In this blog post, I'll share how I used an LSTM model to learn a sine wave over time and then how I used this model to generate a sine-wave on its own.

In my previous post, I shared how I used Python to generate sequential and periodic data from a sine wave. I dumped this data into a file called sinedata.md last time, and we are going to use that dump in this post.

For the LSTM, I have used the library called Lasagne. It is a great library for easily setting up deep learning models. Also, they provide some "Recipes" for quick setup. I have used the LSTM model they provided for text generation and modified it to suit my needs for learning a sine-wave. So I will only share the relevant code in this post to avoid the clutter.

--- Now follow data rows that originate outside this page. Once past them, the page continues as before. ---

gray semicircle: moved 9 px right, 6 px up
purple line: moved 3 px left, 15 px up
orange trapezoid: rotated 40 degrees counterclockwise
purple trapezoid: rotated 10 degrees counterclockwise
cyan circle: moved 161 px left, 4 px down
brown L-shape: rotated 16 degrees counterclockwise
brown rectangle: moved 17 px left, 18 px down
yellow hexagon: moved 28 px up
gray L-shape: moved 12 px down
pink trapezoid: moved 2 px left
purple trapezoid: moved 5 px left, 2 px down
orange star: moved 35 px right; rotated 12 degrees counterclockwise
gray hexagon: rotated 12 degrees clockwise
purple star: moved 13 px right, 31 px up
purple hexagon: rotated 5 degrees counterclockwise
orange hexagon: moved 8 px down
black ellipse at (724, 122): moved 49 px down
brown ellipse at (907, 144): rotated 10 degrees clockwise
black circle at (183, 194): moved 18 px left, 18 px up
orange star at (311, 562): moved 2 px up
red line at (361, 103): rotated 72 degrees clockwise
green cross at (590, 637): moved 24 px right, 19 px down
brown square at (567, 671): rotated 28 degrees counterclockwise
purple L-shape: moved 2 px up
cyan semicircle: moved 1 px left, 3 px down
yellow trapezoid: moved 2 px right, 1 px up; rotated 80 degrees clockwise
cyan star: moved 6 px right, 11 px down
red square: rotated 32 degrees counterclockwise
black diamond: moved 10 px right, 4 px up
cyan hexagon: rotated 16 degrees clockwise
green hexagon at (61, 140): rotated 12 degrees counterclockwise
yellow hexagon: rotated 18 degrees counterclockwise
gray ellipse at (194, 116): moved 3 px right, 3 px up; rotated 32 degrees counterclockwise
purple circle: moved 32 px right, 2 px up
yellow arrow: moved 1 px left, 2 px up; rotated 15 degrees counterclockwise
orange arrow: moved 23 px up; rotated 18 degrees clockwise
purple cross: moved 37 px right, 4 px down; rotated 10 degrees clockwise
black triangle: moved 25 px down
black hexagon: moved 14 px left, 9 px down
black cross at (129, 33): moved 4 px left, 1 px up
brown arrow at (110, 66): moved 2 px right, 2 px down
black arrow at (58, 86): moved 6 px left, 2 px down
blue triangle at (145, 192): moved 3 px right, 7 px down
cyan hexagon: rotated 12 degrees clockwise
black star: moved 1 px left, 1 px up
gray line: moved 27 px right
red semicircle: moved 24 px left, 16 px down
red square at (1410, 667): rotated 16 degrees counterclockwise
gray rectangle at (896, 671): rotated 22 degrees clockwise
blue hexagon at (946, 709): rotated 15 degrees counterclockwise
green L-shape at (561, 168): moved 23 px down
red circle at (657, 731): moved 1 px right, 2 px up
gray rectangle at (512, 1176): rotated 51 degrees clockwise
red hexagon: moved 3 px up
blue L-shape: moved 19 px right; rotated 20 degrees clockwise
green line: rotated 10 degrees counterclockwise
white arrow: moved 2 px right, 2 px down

First we'll use pickle to load the data that was generated earlier:

in_file = open('sinedata.md', 'rb')
in_text = pickle.load(in_file)

The parameters used for the LSTM are as below:

# Sequence Length
SEQ_LENGTH = 50

# Number of units in the two hidden (LSTM) layers
N_HIDDEN = 32

# Optimization learning rate
LEARNING_RATE = .01

# All gradients above this will be clipped
GRAD_CLIP = 100

# How often should we check the output?
PRINT_FREQ = 10

# Number of epochs to train the net
NUM_EPOCHS = 50

# Batch Size
BATCH_SIZE = 64

The LSTM architecture contains just 1 hidden layer with a tanh non-linearity. The output layer has linear non-linearity. There is only 1 output unit. So given the last 50 sine wave samples at a distance of 0.1 x-units each, our network will learn to predict the 51st point. Then given the last 49 samples from the data and the generated sample as the 50th sample, our network will predict the 51st sample once again. It will keep doing this, moving forward in time, for ~200 time steps in our case.

So, for this experiment, I have generated sine-wave data for x ranging from 0 to 2000 at a gap of 0.1. I train the LSTM on this data.

The gif below shows what the network predicted after each training iteration.

placeholder

Some things to note:

  • The network does not take much time to train; probably because of the sequence length of 50 and 32 hidden units
  • The prediction is almost perfect
  • The network can be trained using continuous data and also to predict continuous data

Let us track the variation of training time and number of required epochs with change in sequence length. The target training error is < 0.0001.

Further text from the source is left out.